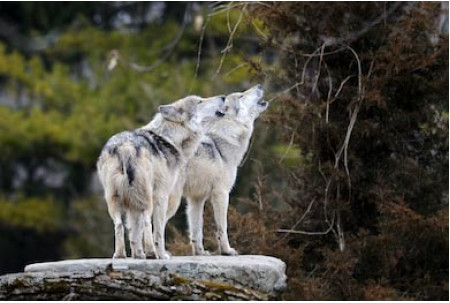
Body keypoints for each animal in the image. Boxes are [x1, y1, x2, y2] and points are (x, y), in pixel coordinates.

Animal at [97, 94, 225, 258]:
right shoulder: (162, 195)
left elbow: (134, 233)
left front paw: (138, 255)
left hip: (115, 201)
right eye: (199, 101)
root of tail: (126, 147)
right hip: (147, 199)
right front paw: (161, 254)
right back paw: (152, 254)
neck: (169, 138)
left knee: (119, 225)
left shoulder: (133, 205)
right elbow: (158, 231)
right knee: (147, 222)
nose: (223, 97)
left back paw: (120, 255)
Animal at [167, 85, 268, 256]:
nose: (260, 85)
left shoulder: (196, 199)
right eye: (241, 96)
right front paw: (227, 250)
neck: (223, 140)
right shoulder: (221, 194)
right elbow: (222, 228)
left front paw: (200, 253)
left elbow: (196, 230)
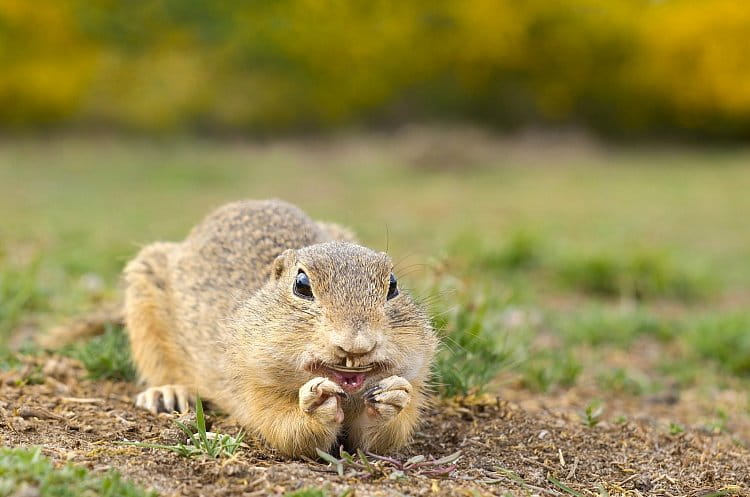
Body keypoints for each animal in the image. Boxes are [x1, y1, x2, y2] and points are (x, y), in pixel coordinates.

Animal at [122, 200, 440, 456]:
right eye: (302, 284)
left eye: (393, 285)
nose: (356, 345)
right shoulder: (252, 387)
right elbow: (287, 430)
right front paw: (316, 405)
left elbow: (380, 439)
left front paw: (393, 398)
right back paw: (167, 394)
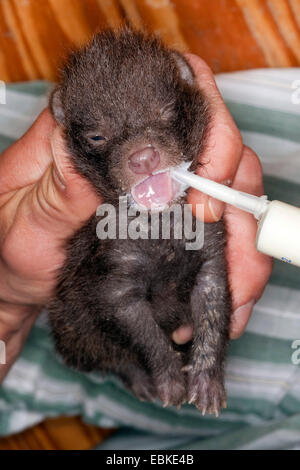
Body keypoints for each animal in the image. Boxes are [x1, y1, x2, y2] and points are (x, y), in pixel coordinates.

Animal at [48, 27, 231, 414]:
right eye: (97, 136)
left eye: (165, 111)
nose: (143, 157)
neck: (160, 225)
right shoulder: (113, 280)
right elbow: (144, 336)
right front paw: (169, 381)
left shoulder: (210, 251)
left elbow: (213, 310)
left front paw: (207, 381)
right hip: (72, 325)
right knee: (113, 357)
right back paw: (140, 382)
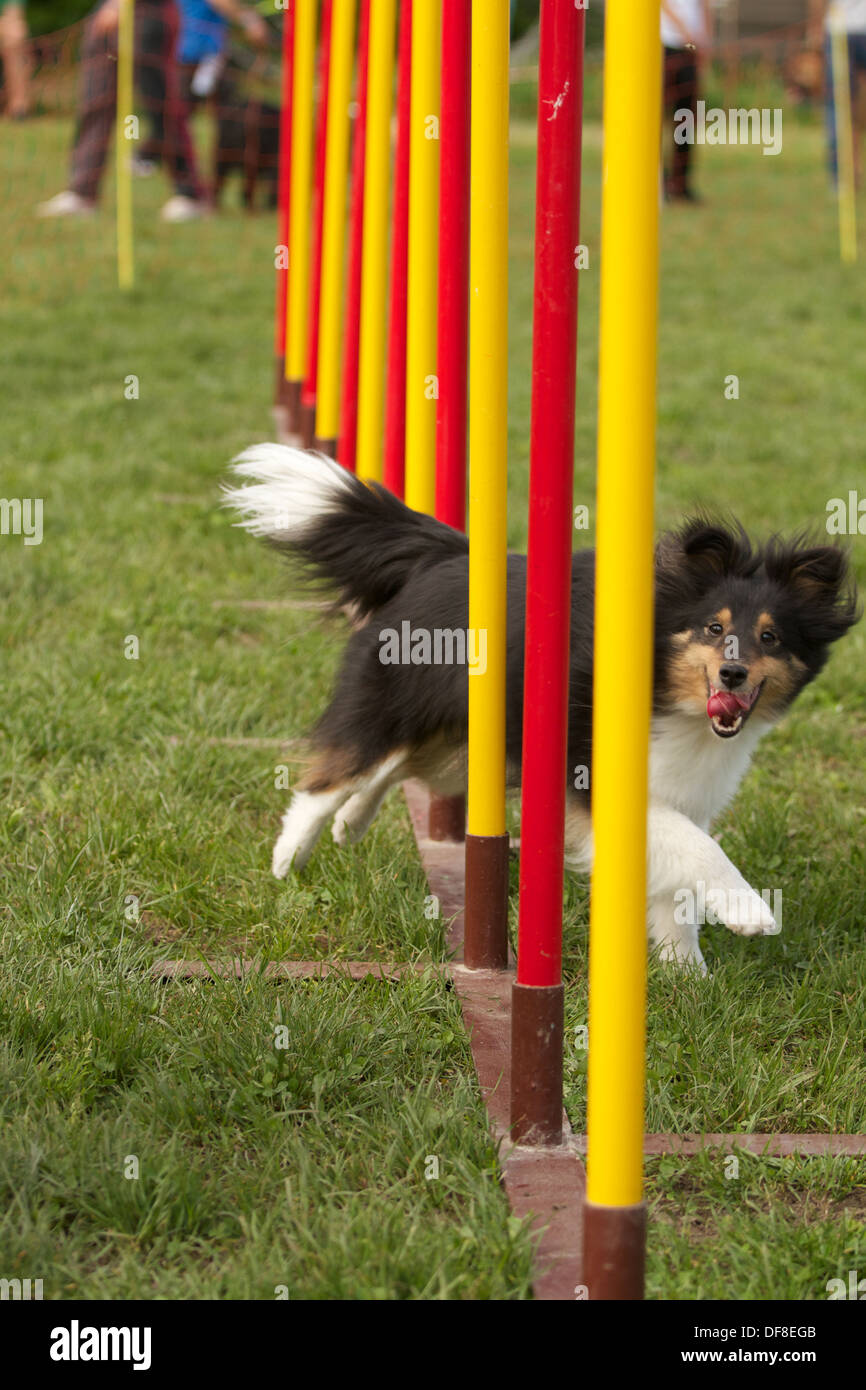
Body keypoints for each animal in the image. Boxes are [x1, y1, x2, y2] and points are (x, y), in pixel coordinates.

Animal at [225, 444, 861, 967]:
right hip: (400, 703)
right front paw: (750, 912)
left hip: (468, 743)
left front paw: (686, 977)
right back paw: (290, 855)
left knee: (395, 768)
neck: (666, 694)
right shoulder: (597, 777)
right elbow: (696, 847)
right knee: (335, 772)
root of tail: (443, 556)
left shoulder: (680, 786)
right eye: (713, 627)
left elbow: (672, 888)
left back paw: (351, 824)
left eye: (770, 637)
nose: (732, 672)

=-=-=-=-=

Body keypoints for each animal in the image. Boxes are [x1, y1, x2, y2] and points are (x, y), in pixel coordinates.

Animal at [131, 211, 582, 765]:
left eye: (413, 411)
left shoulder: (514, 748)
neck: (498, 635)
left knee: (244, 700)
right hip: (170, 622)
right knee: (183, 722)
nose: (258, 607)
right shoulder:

=-=-=-=-=

EXERCISE BRIEF: Check each line of the records for the string "knee" and copy those that have it.

ANSWER TO THIS TASK:
left knee: (119, 225)
right knee: (147, 222)
right knee: (113, 357)
left knee: (395, 768)
right knee: (335, 772)
left knee: (244, 700)
right knee: (183, 722)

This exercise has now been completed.